---- Available records

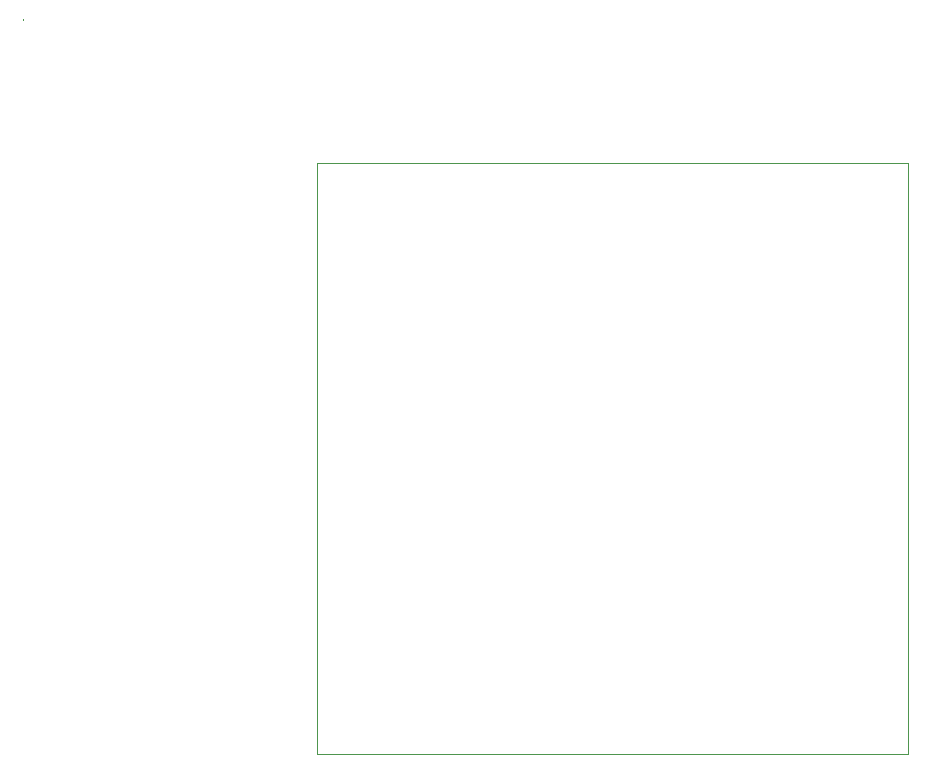
<source format=gko>
G04 #@! TF.FileFunction,Profile,NP*
%FSLAX46Y46*%
G04 Gerber Fmt 4.6, Leading zero omitted, Abs format (unit mm)*
G04 Created by KiCad (PCBNEW 4.0.3+e1-6302~38~ubuntu14.04.1-stable) date Sun Sep  4 16:46:07 2016*
%MOMM*%
%LPD*%
G01*
G04 APERTURE LIST*
%ADD10C,0.150000*%
%ADD11C,0.100000*%
G04 APERTURE END LIST*
D10*
D11*
X186000000Y-55000000D02*
X136000000Y-55000000D01*
X136000000Y-105000000D02*
X186000000Y-105000000D01*
X136000000Y-105000000D02*
X136000000Y-55000000D01*
X186000000Y-55000000D02*
X186000000Y-105000000D01*
X111050000Y-42750000D02*
X111050000Y-42850000D01*
M02*

</source>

--------

Problem requirements:
Output the data above exactly; pictures do not belong in the copy.

Answer to this problem:
<source format=gko>
G04 #@! TF.FileFunction,Profile,NP*
%FSLAX46Y46*%
G04 Gerber Fmt 4.6, Leading zero omitted, Abs format (unit mm)*
G04 Created by KiCad (PCBNEW 4.0.3+e1-6302~38~ubuntu14.04.1-stable) date Sun Sep  4 16:46:07 2016*
%MOMM*%
%LPD*%
G01*
G04 APERTURE LIST*
%ADD10C,0.150000*%
%ADD11C,0.100000*%
G04 APERTURE END LIST*
D10*
D11*
X186000000Y-55000000D02*
X136000000Y-55000000D01*
X136000000Y-105000000D02*
X186000000Y-105000000D01*
X136000000Y-105000000D02*
X136000000Y-55000000D01*
X186000000Y-55000000D02*
X186000000Y-105000000D01*
X111050000Y-42750000D02*
X111050000Y-42850000D01*
M02*

</source>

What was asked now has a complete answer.